Wally Odell

Personal information
- Full name: Walter Reginald Odell
- Date of birth: 19 March 1912
- Place of birth: Biggleswade, England
- Date of death: 27 July 1971 (aged 59)
- Place of death: Bedford, England
- Height: 5 ft 7 in (1.70 m)
- Position(s): Left half

Senior career*
- Years: Team / Apps / (Gls)
- –: Sandy Albion
- 1931: Biggleswade Town
- 1931–1935: Hitchin Town
- 1935–1937: Tottenham Hotspur / 0 / (0)
- 1935–1936: → Northfleet United (loan)
- 1937–1939: Wrexham / 61 / (0)
- 1939: Darlington / 0 / (0)

= Wally Odell =

English footballer

Walter Reginald Odell (19 March 1912 – 27 July 1971) was an English footballer who played as a left half in the Football League for Wrexham. He was on the books of Tottenham Hotspur without playing League football for them, and his only appearances for Darlington were in the 1939–40 Football League season abandoned when war broke out. He played non-league football for Sandy Albion, Biggleswade Town, Hitchin Town and Northfleet United.

==Life and career==
Odell was born in Biggleswade, Bedfordshire, and lived at nearby Upper Caldecote, where he attended the local Church of England school. As a young man he worked as a porter at Sandy railway station, played cricket for Caldecote Cricket Club and football for Sandy Albion and Biggleswade Town, before joining Spartan League club Hitchin Town during the 1931–32 season. He played at inside left and at centre forward before settling at left half. He was a member of the Hitchin team that won the Herts Senior Cup in 1934, and made 38 appearances in all competitions as Hitchin won the Spartan League title in 1934–35. He was also selected for the Hertfordshire County side that won the Southern Counties Amateur Championship.

Amid interest from other Football League clubs, including nearby Luton Town, for whose reserves he appeared, Odell signed for First Division club Tottenham Hotspur in June 1935. He was one of three members of the 1934–35 Hitchin side who went on to play in the Football League: the others were Cyril Walker and future England international Reg Smith. Odell never appeared in Tottenham's first team. He spent one season with their nursery club, Northfleet, and one with Tottenham's reserve team before being released on a free transfer. He then signed for Wrexham of the Third Division North, for whom he was a regular at left half in his first season, during which he made 40 league appearances. He appeared less frequently in the 1938–39 campaign, and was used at inside left and outside left as well as at left half. An ankle injury kept him out for several weeks towards the end of the season, during which he made 21 league appearances. He was not retained, and moved on to another Northern Section club, Darlington.

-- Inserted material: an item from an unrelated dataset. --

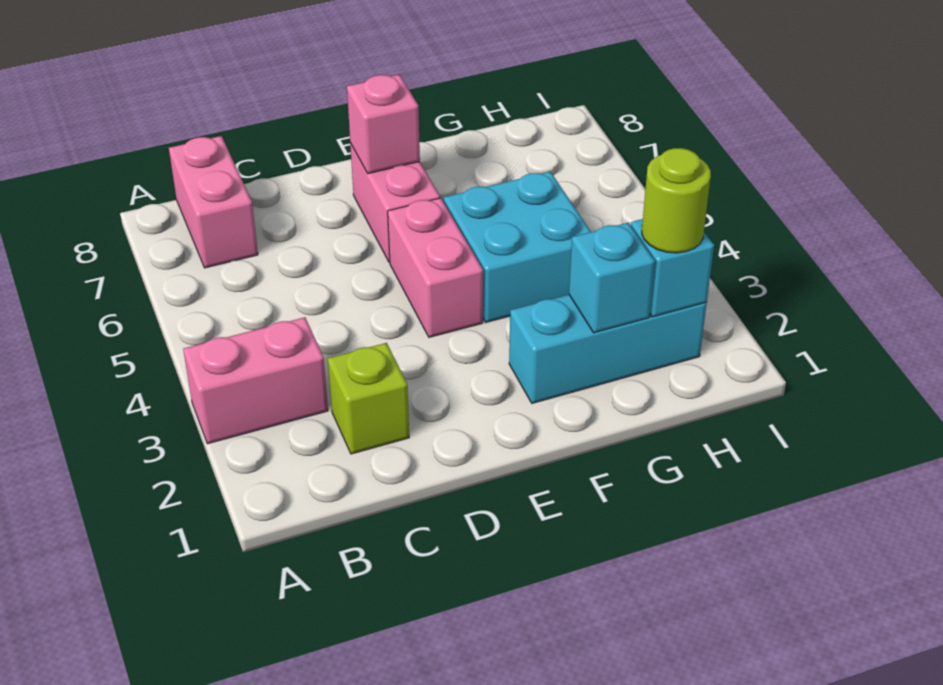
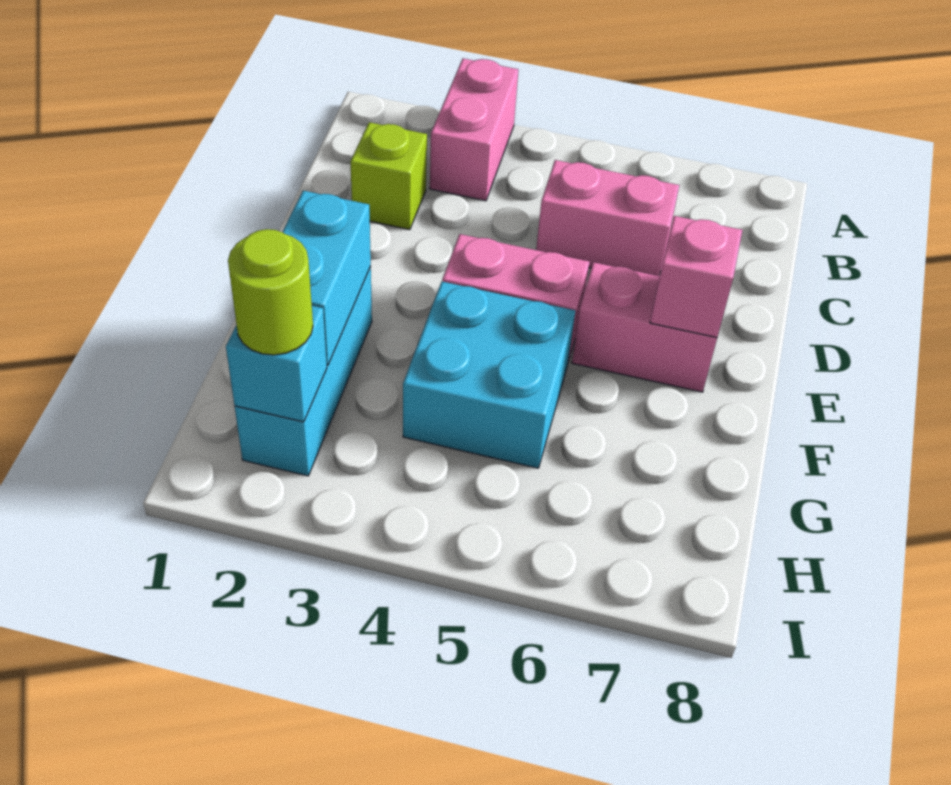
pink brick B7:B8 level 1 -> pink brick C5:C6 level 1
cyan brick G2 level 2 -> cyan brick F2:G2 level 2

Odell scored twice in Darlington's three Northern Section matches before the Football League was suspended for the duration of the Second World War, and then returned to Bedfordshire. During the war he worked in a factory in Letchworth, and kept up his football with Biggleswade Town, occasional appearances for Darlington, and regular guest appearances for Clapton Orient, until a back injury put an end to his playing career.

When competitive football resumed after the war, Letchworth Town, a Hertfordshire County League club, appointed Odell as trainer-coach on the "strong recommendation" of Tottenham Hotspur. He remained in post until May 1950, when he resigned to concentrate on his business as licensee of a pub in nearby Ickleford. His wife Phyllis (née Bygrave), whom he married in 1937, had recently given birth to their second child. Odell returned to football on a part-time basis a year later as trainer-coach of one of his former clubs, Hitchin Town, then playing in the Athenian League. In November 1954, Odell and his wife took over the management of the Craufurd Arms pub in Wolverton, and remained there for more than ten years. After a brief spell running a grocery shop, they returned to the licensed trade at the Embankment Hotel in Bedford.

Odell died in Bedford in 1971 at the age of 59.